> _Description of the task_
Go through the entries below and print each one exactly, leaving out pictures.

> _Record excerpts_
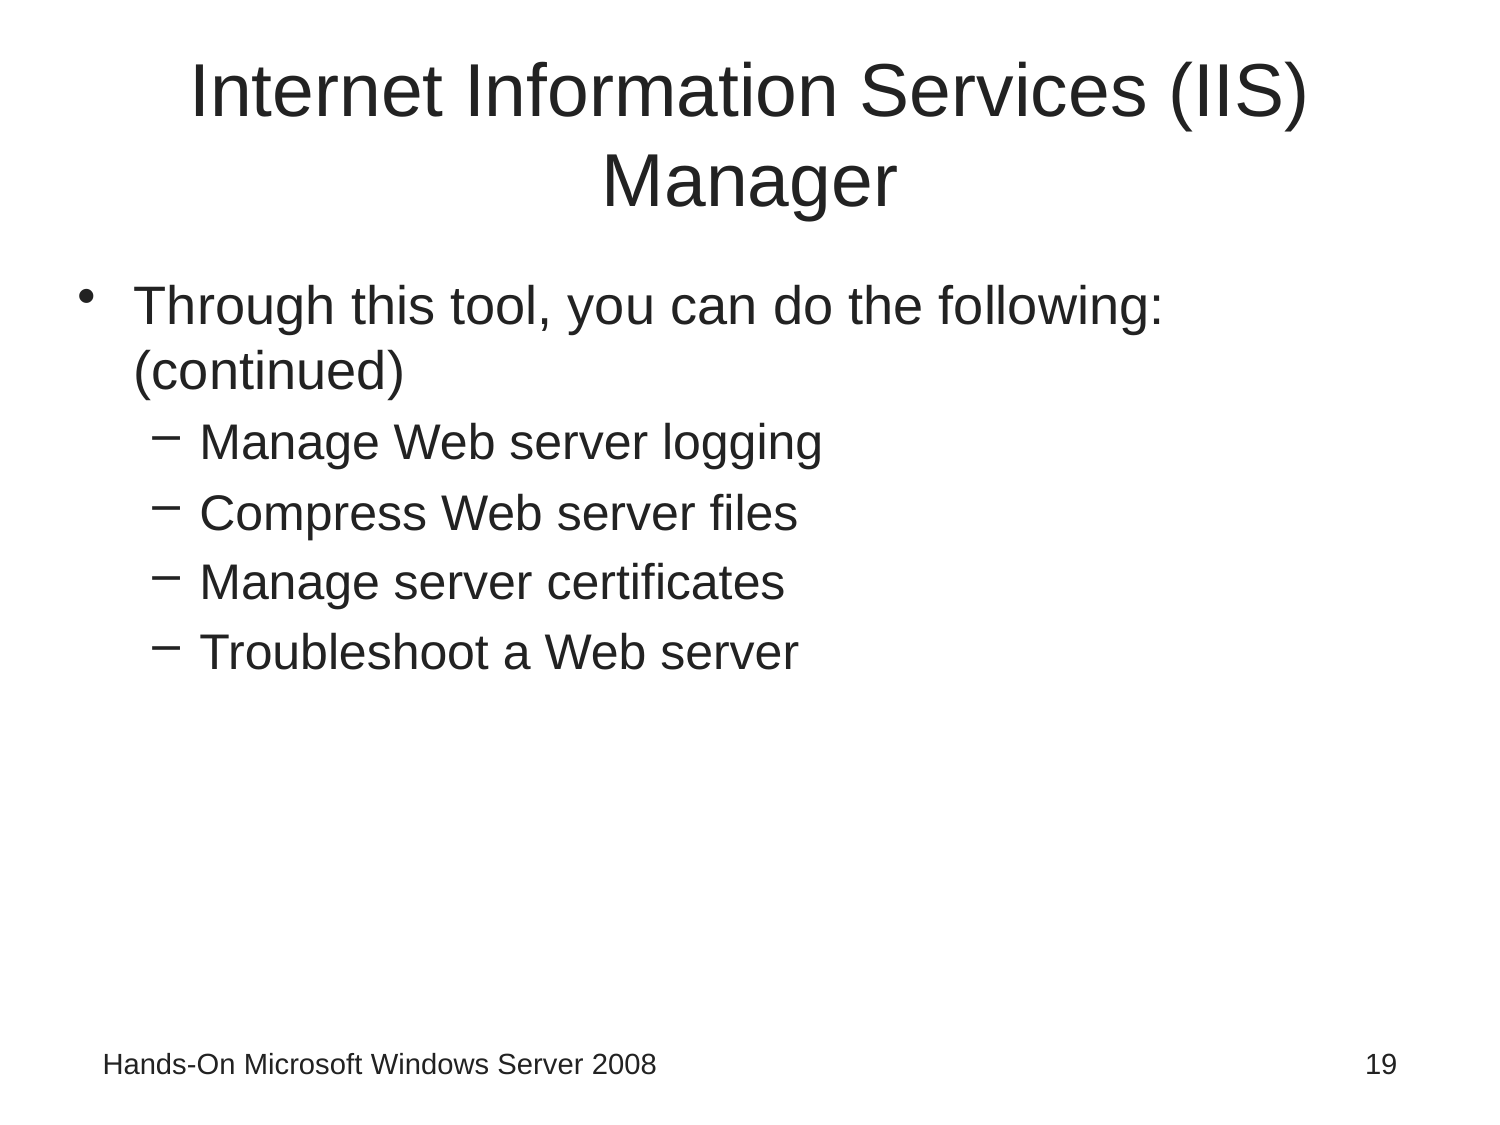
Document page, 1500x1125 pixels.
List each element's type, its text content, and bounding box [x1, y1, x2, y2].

slide_number 19 [1074, 1037, 1413, 1101]
footer Hands-On Microsoft Windows Server 2008 [87, 1037, 1051, 1101]
title Internet Information Services (IIS) Manager [87, 37, 1413, 226]
list Through this tool, you can do the following: (continued) Manage Web server logging Compress Web server files Manage server certificates Troubleshoot a Web server [62, 262, 1426, 1013]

> _Solution to the exercise_
Document page, 1500x1125 pixels.
List each element's type, its text content, and bounding box [x1, y1, x2, y2].

slide_number 19 [1074, 1037, 1413, 1101]
footer Hands-On Microsoft Windows Server 2008 [87, 1037, 1051, 1101]
title Internet Information Services (IIS) Manager [87, 37, 1413, 226]
list Through this tool, you can do the following: (continued) Manage Web server logging Compress Web server files Manage server certificates Troubleshoot a Web server [62, 262, 1426, 1013]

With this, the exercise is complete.